University of Michigan’s student government passed a resolution on Wednesday morning that called for the university to form a committee to look into possibly divesting from companies that operated in Israel.

The resolution passed with a vote of 23 in favor, 17 against and five others who abstained. The vote occurred under a secret ballot with the rationale that it was necessary to protect pro-Palestinian students from being blacklisted.

Those who argued in favor of the resolution claimed that it wasn’t targeting Israel, it was giving representation to the Palestinians.

“I want to emphasize over and over again that this resolution emphasizes the voices of Palestinian students … and to give this community a voice for the first time in CSG history is to not take away from any other community,” said senior Hafsa Tout, a representative from the College of Literature, Science and the Arts.

Those against it argued that the resolution was in fact targeting Israel and the Jewish people.

“It was about singling out Israel as the sole entity responsible for the conflict between Israelis and Palestinians,” Tilly Shames, the director of the university’s Hillel chapter, told Jewish students. “And that’s an oversimplification, overgeneralization of an historically complex conflict that really can’t be attributed to one side or the other.”

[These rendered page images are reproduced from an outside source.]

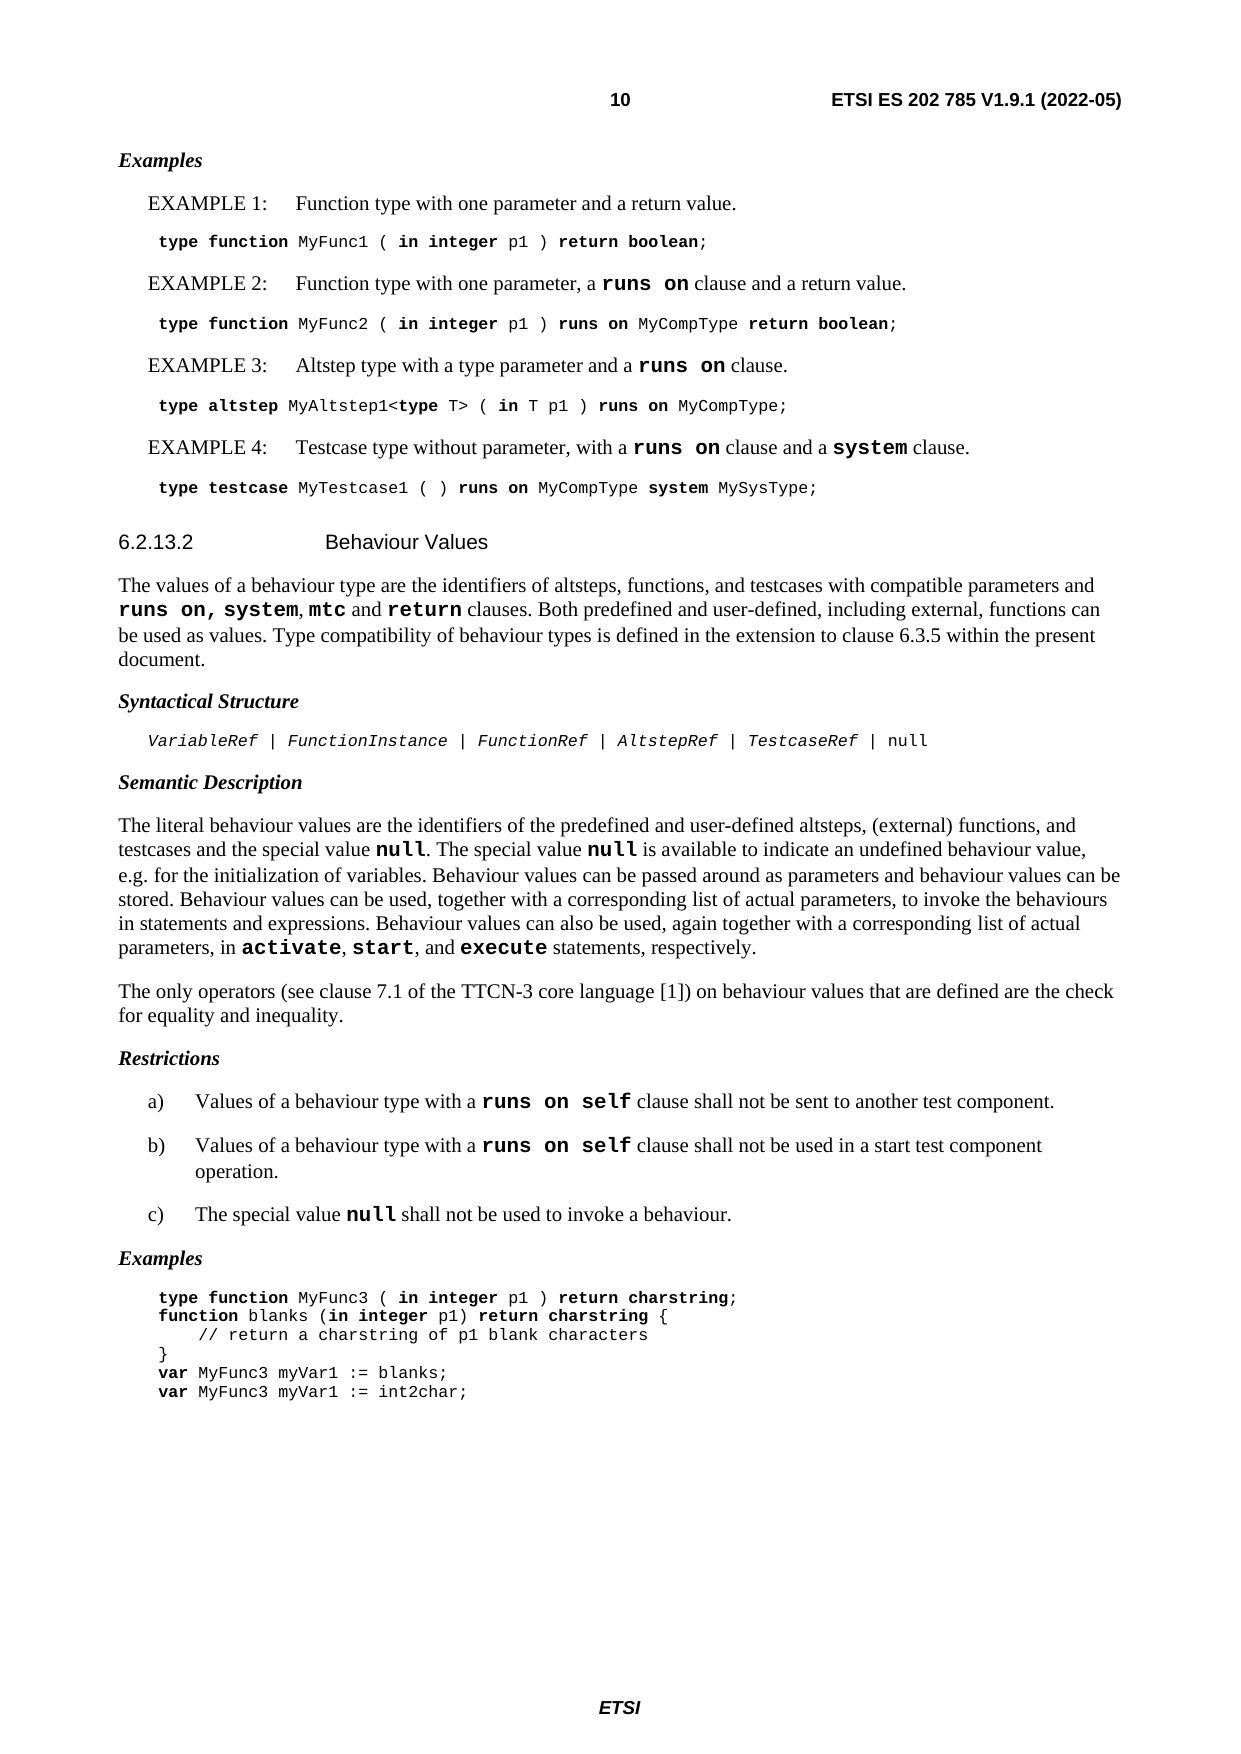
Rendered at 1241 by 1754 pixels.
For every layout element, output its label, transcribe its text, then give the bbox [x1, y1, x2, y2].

text The only operators (see clause 7.1 of the TTCN-3 core language [1]) on behaviour values that are defined are the check for equality and inequality. [118, 979, 1122, 1027]
text Examples [118, 1246, 1122, 1270]
text Semantic Description [118, 770, 1122, 794]
text EXAMPLE 2: Function type with one parameter, a runs on clause and a return value. [148, 271, 1122, 297]
text Values of a behaviour type with a runs on self clause shall not be used in a start test component operation. [148, 1133, 1122, 1183]
text The special value null shall not be used to invoke a behaviour. [148, 1202, 1122, 1228]
list Values of a behaviour type with a runs on self clause shall not be sent to another test component. [148, 1089, 1122, 1114]
text type function MyFunc1 ( in integer p1 ) return boolean; [118, 233, 1122, 252]
text Syntactical Structure [118, 689, 1122, 713]
text 6.2.13.2 Behaviour Values [118, 530, 1122, 554]
text } [118, 1346, 1122, 1364]
text EXAMPLE 1: Function type with one parameter and a return value. [148, 190, 1122, 214]
text The values of a behaviour type are the identifiers of altsteps, functions, and testcases with compatible parameters and runs on, system, mtc and return clauses. Both predefined and user-defined, including external, functions can be used as values. Type compatibility of behaviour types is defined in the extension to clause 6.3.5 within the present document. [118, 573, 1122, 671]
text Restrictions [118, 1046, 1122, 1070]
text type altstep MyAltstep1<type T> ( in T p1 ) runs on MyCompType; [118, 398, 1122, 416]
text type function MyFunc3 ( in integer p1 ) return charstring; [118, 1289, 1122, 1308]
text function blanks (in integer p1) return charstring { [118, 1308, 1122, 1327]
text type function MyFunc2 ( in integer p1 ) runs on MyCompType return boolean; [118, 315, 1122, 334]
text type testcase MyTestcase1 ( ) runs on MyCompType system MySysType; [118, 480, 1122, 499]
text EXAMPLE 4: Testcase type without parameter, with a runs on clause and a system clause. [148, 435, 1122, 461]
text var MyFunc3 myVar1 := blanks; [118, 1364, 1122, 1383]
text var MyFunc3 myVar1 := int2char; [118, 1383, 1122, 1402]
text // return a charstring of p1 blank characters [118, 1327, 1122, 1346]
text EXAMPLE 3: Altstep type with a type parameter and a runs on clause. [148, 353, 1122, 379]
text Examples [118, 148, 1122, 172]
text The literal behaviour values are the identifiers of the predefined and user-defined altsteps, (external) functions, and testcases and the special value null. The special value null is available to indicate an undefined behaviour value, e.g. for the initialization of variables. Behaviour values can be passed around as parameters and behaviour values can be stored. Behaviour values can be used, together with a corresponding list of actual parameters, to invoke the behaviours in statements and expressions. Behaviour values can also be used, again together with a corresponding list of actual parameters, in activate, start, and execute statements, respectively. [118, 813, 1122, 960]
text VariableRef | FunctionInstance | FunctionRef | AltstepRef | TestcaseRef | null [148, 732, 1122, 751]
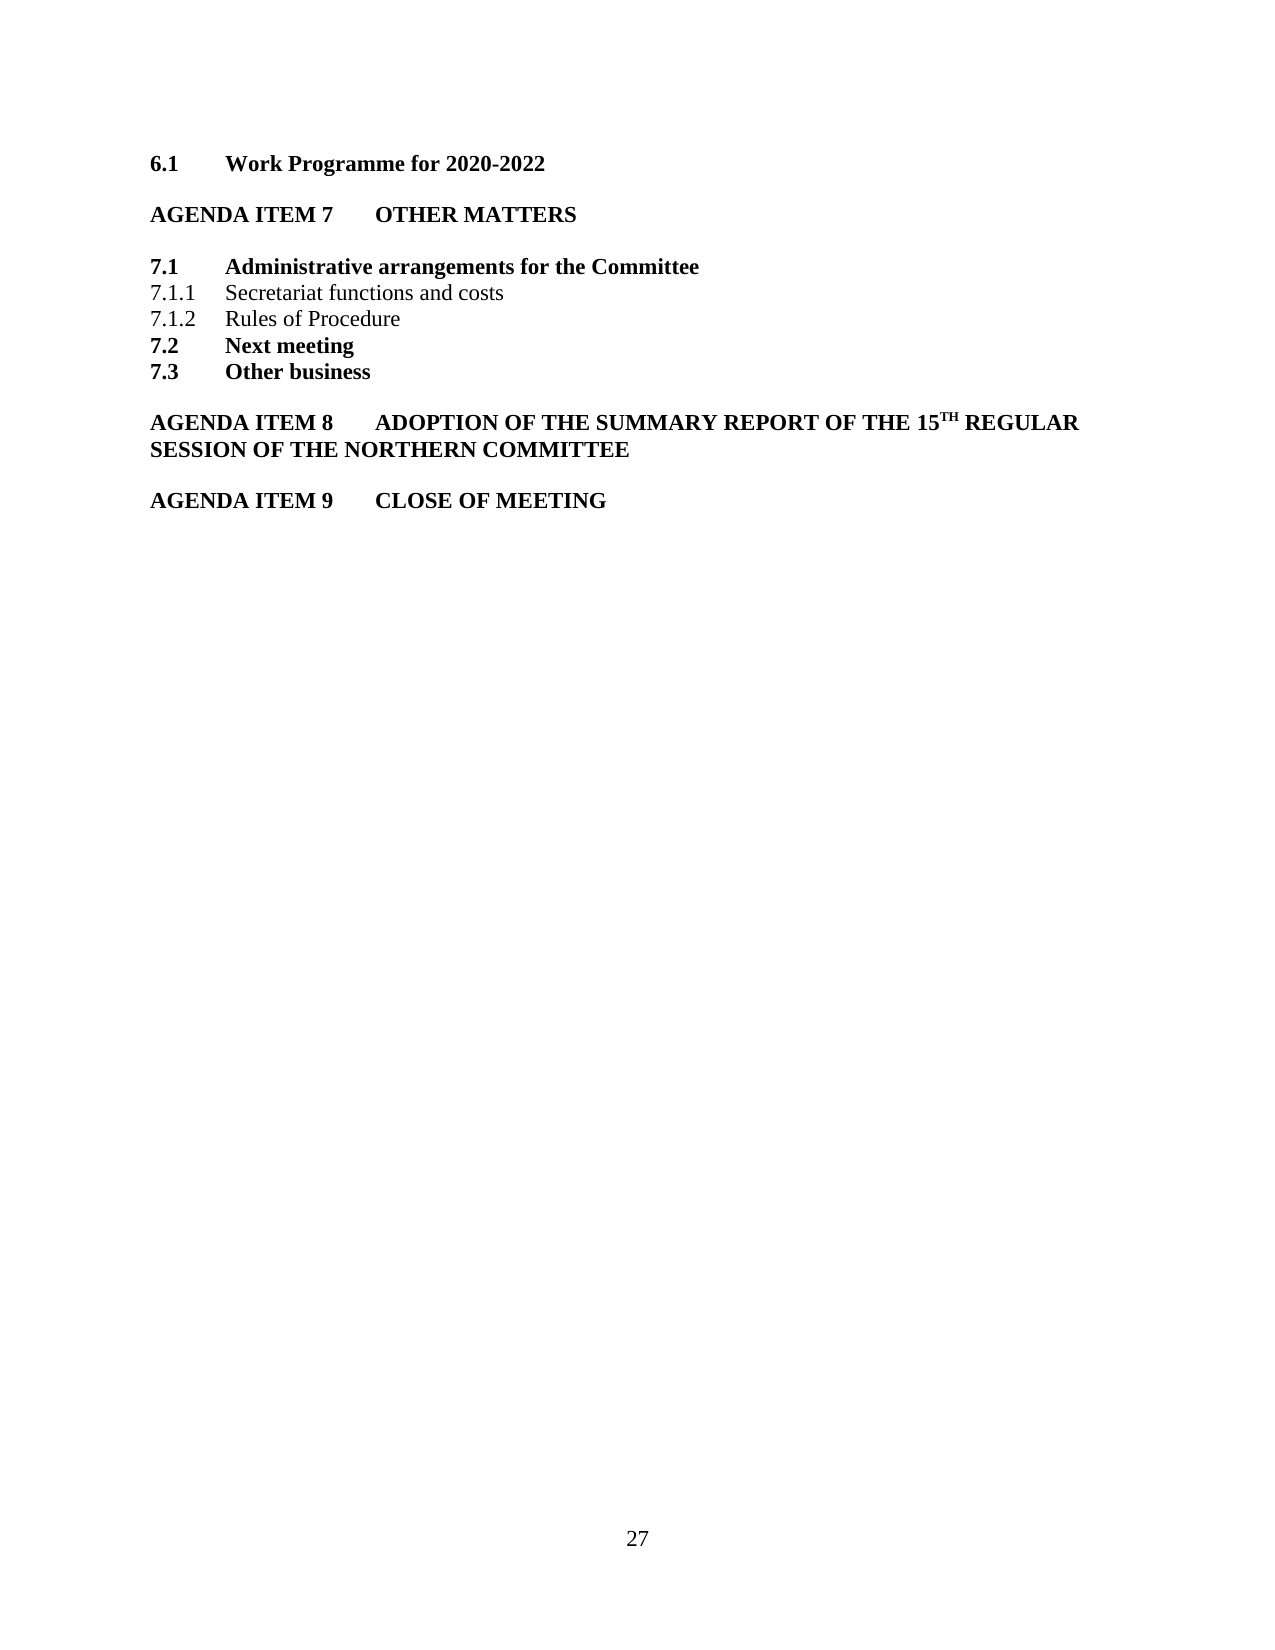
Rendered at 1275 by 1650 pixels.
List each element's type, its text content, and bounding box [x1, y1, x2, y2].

Despite the resolution’s passage, the university won’t be divesting from these companies that conduct business in Israel.

“The university’s longstanding policy is to shield the endowment from political pressures and to base our investment decisions solely on financial factors such as risk and return,” said Rick Fitzgerald, the university’s spokesman.

There had been 10 prior attempts to pass the resolution, they had all failed.